Однако самым показательным в отношении интерпретации значения Польши в иерархии территорий Российской империи может стать надгробная надпись на могиле Александра I. Согласно материалам Печальной комиссии, 24 декабря 1825 г. император Николай I утвердил ее в следующем варианте:
Александр I
Император и Самодержец Всероссийский
Царь Польский и Великий князь Финляндский
и прочая и прочая и прочая[69]
Слова, высеченные на могиле покойного императора, были свидетельством его императорского достоинства и прямо указывали на главные регионы в составе Российского государства. Оптика политического, помимо указания собственно на империю, была смещена в сторону Запада, а именно европейских территорий, вошедших в состав страны при Александре I. Все остальные земли, находившиеся теперь под властью его брата Николая I, были компактно уложены в формулу «и прочая и прочая и прочая».

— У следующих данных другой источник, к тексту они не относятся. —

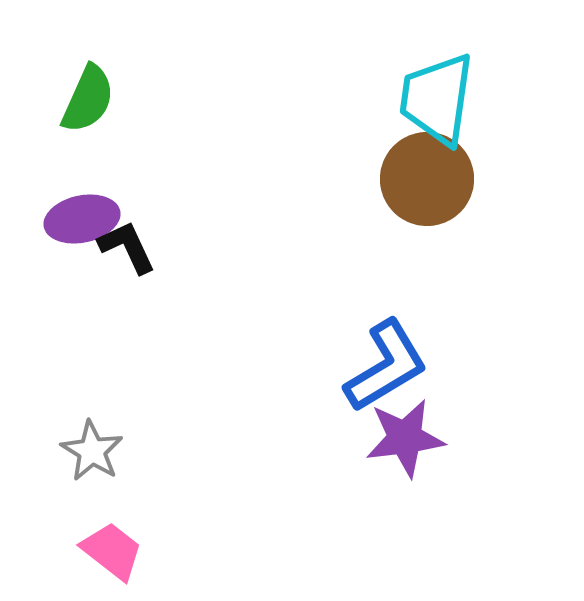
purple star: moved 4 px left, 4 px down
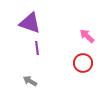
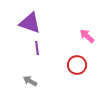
red circle: moved 6 px left, 2 px down
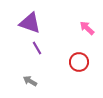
pink arrow: moved 8 px up
purple line: rotated 24 degrees counterclockwise
red circle: moved 2 px right, 3 px up
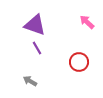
purple triangle: moved 5 px right, 2 px down
pink arrow: moved 6 px up
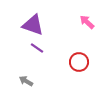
purple triangle: moved 2 px left
purple line: rotated 24 degrees counterclockwise
gray arrow: moved 4 px left
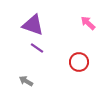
pink arrow: moved 1 px right, 1 px down
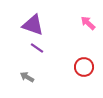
red circle: moved 5 px right, 5 px down
gray arrow: moved 1 px right, 4 px up
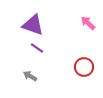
gray arrow: moved 3 px right, 1 px up
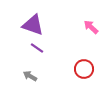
pink arrow: moved 3 px right, 4 px down
red circle: moved 2 px down
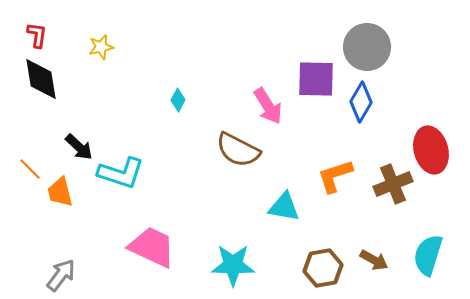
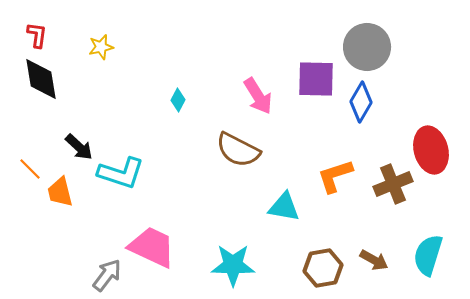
pink arrow: moved 10 px left, 10 px up
gray arrow: moved 46 px right
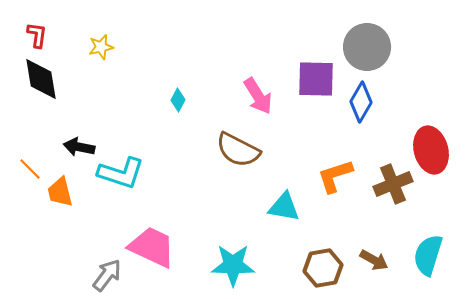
black arrow: rotated 148 degrees clockwise
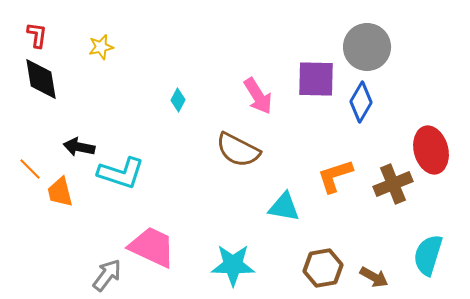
brown arrow: moved 17 px down
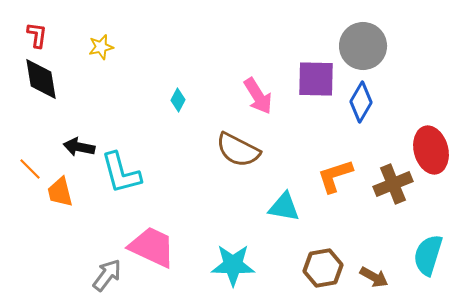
gray circle: moved 4 px left, 1 px up
cyan L-shape: rotated 57 degrees clockwise
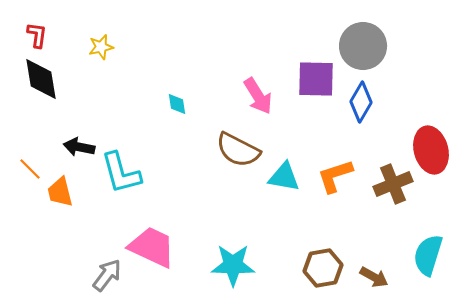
cyan diamond: moved 1 px left, 4 px down; rotated 35 degrees counterclockwise
cyan triangle: moved 30 px up
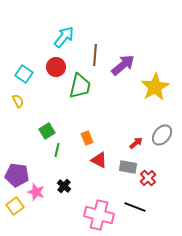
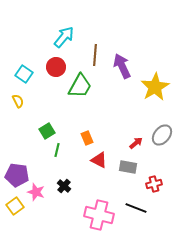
purple arrow: moved 1 px left, 1 px down; rotated 75 degrees counterclockwise
green trapezoid: rotated 16 degrees clockwise
red cross: moved 6 px right, 6 px down; rotated 28 degrees clockwise
black line: moved 1 px right, 1 px down
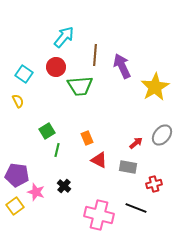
green trapezoid: rotated 56 degrees clockwise
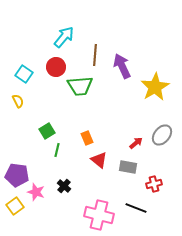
red triangle: rotated 12 degrees clockwise
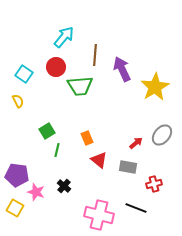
purple arrow: moved 3 px down
yellow square: moved 2 px down; rotated 24 degrees counterclockwise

Отметим, что триада Россия – Польша – Финляндия была прямо заимствована из александровского документа об отречении Константина, который был опубликован Николаем вместе с манифестом о восшествии на престол. В этом тексте покойный император провозглашал: «…мы остаемся в спокойном уповании, что в день, когда Царь Царствующих по общему для земнородных закону воззовет Нас от сего временного Царства в вечность, Государственные сословия, которым настоящая непреложная воля Наша и сие законное постановление Наше, в надлежащее время, по распоряжению Нашему должно быть известно, немедленно принесут верноподданническую преданность свою Назначенному Нами Наследственному Императору единого нераздельного Престола Всероссийской Империи, Царства Польского и Княжества Финляндского»[70]. Формулировка, объединяющая «престолы» Российской империи, Польши и Финляндии, еще несколько месяцев активно циркулировала в корреспонденции чиновников и военных[71].